Special-purpose register changes and special-purpose register field handling

The special-purpose registers are defined in the POWER® family architecture.

TID, MQ, SDR0, RTCU, and RTCL are special-purpose registers (SPRs) defined in the POWER® family architecture. They are not valid in the PowerPC® architecture. However, MQ, RTCU, and RTCL are still available in the PowerPC® 601 RISC Microprocessor.

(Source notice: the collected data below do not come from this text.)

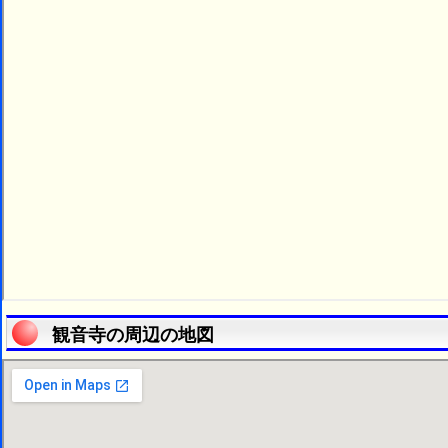
観音寺の周辺の地図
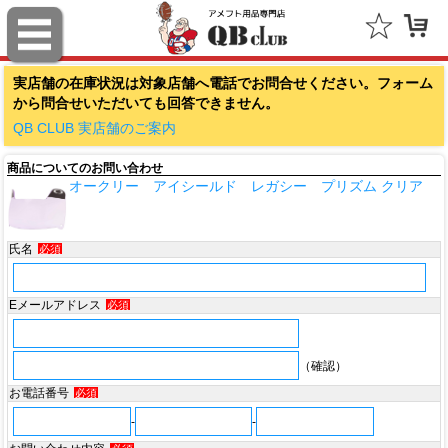
ファナティクス（Fanatics）
実店舗の在庫状況は対象店舗へ電話でお問合せください。フォーム
アウトドアキャップ（Outdoor Cap Company）
から問合せいただいても回答できません。
スポルディング（SPALDING）
QB CLUB 実店舗のご案内
商品についてのお問い合わせ
ミッチェル＆ネス（Mitchell & Ness）
オークリー アイシールド レガシー プリズム クリア
ポータフォン（PORTAPHONE）
氏名
必須
ギルマンギア（Gilman Gear）
サムプロ（ThumbPRO）
Eメールアドレス
必須
すべて
（確認）
お電話番号
必須
-
-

DBATL, DBATU, IBATL, IBATU, TBL, and TBU are SPRs defined in the PowerPC® architecture. They are not supported for the PowerPC® 601 RISC Microprocessor. The PowerPC® 601 RISC Microprocessor uses the BATL and BATU SPRs instead.

The assembler provides the extended mnemonics for "move to or from SPR" instructions. The extended mnemonics include all the SPRs defined in the POWER® family and PowerPC® architectures. An error is generated if an invalid extended mnemonic is used. The assembler does not support extended mnemonics for any of the following:

  • POWER2™-unique SPRs (IMR, DABR, DSAR, TSR, and ILCR)
  • PowerPC® 601 RISC Microprocessor-unique SPRs (HID0, HID1, HID2, HID5, PID, BATL, and BATU)
  • PowerPC 603 RISC Microprocessor-unique SPRs (DMISS, DCMP, HASH1, HASH2, IMISS, ICMP, RPA, HID0, and IABR)
  • PowerPC 604 RISC Microprocessor-unique SPRs (PIE, HID0, IABR, and DABR)

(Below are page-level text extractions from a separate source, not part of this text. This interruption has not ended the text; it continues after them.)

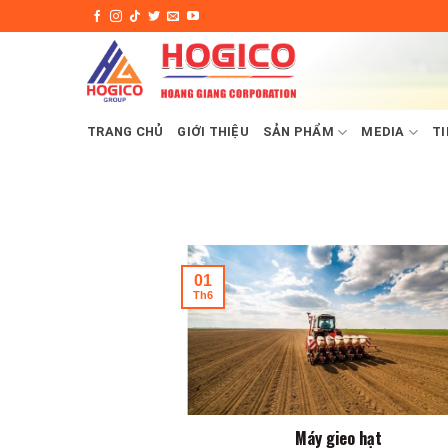
Skip
to
content
TRANG CHỦ
GIỚI THIỆU
SẢN PHẨM
MEDIA
TI
01
Th6
Máy gieo hạt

The assembler does not check the SPR field's encoding value for the mtspr and mfspr instructions, because the SPR encoding codes could be changed or reused. However, the assembler does check the SPR field's value range. If the target mode is pwr, pwr2, or com, the SPR field has a 5-bit length and a maximum value of 31. Otherwise, the SPR field has a 10-bit length and a maximum value of 1023.

To maintain source-code compatibility of the POWER® family and PowerPC® architectures, the assembler assumes that the low-order 5 bits and high-order 5 bits of the SPR number are reversed before they are used as the input operands to the mfspr or mtspr instruction.